Math isn't politics. The facts, such as they can be known at this point - suggest to me that LG was quite reachable (with a fudge factor of ~2x), that landing in the Hudson is statistically fatal (thankfully this was a rare, improbable, and likely unrepeatable exception), that every feature of the plane intended to facilitate a water landing was borked.

A "Heroic" pilot might be expected to know about the ditch switch feature of his airplane, and use it to protect the passengers in the event of a water landing. A "Heroic" crew might be expected to understand how airplanes float (or sink), and prevent the scuttling of a (boat) by opening an underwater hatch. If this crew were running the titanic, they would have sunk before they hit an iceberg - 3 minutes after they left the dook, and close enough that every passenger could walk back to shore.

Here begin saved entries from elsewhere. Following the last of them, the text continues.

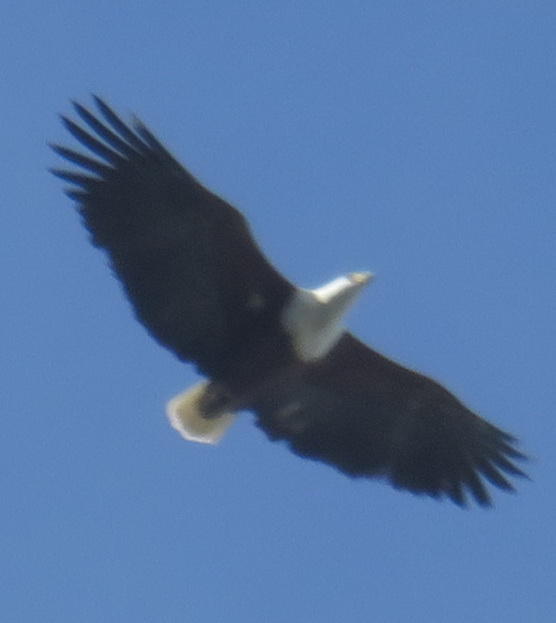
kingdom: Animalia
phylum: Chordata
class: Aves
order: Accipitriformes
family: Accipitridae
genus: Haliaeetus
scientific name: Haliaeetus vocifer
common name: African fish eagle
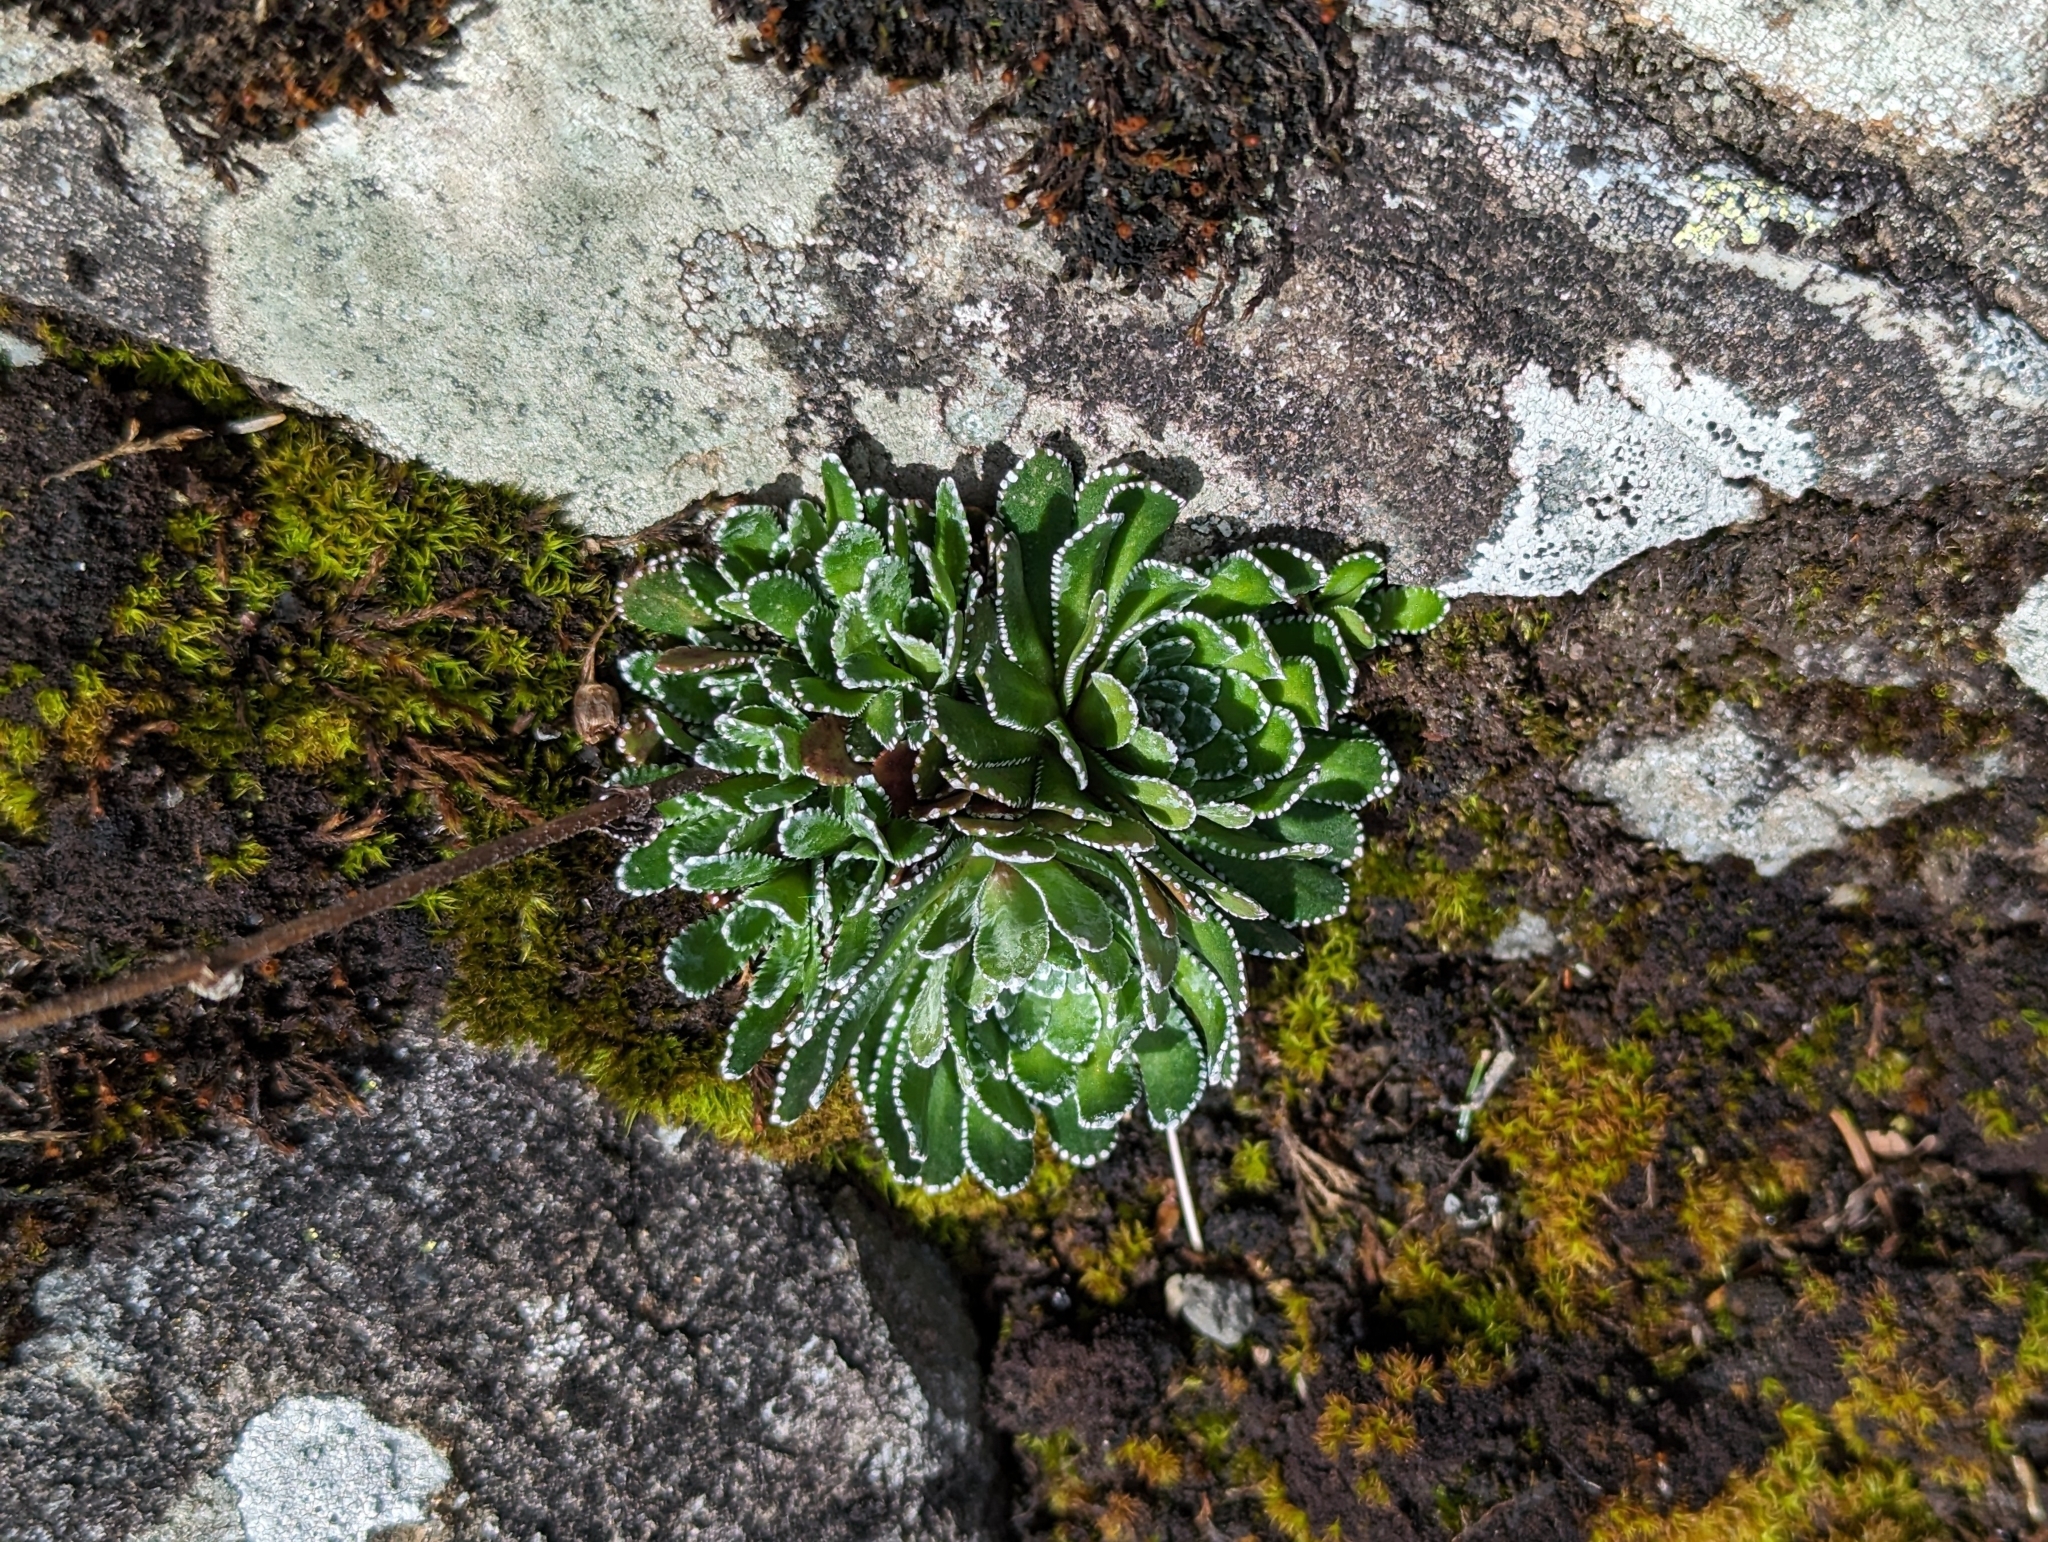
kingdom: Plantae
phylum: Tracheophyta
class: Magnoliopsida
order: Saxifragales
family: Saxifragaceae
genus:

Death count is not the only way to measure success.
In other words:
This is a dead horse, Stop beating it.


PLEASE!
Obviously you're not a pilot yourself?!
Here's a similar mass-psychosis case in which science is trumped by "unbridled celebration".

http://www.msnbc.msn.com/id/28902137/


As the world marvels over the miracle births of eight seemingly healthy babies in California, medical ethicists and fertility experts argue that the media is sending the wrong message with its focus on the creation of an instant Brady-Bunch like family.

It’s fine to celebrate the healthy delivery, said Sean Tipton, spokesperson for the American Society for Reproductive Medicine. But, a pregnancy resulting in this many babies is “clearly is not a medical triumph. Eight babies is not an outcome anyone should want.”

Unbridled celebration of these multiple births ignores the risks that this type of pregnancy can bring and the huge costs to the medical system and the parents, say experts.
Story continues below ↓advertisement | your ad here

“I think when the press goes googoo and gaga over these multiples, they don’t seem to understand that it’s really risky for the mothers and for their fetuses,” said Arthur Caplan, chair of the department of medical ethics at the University of Pennsylvania and an msnbc.com contributor.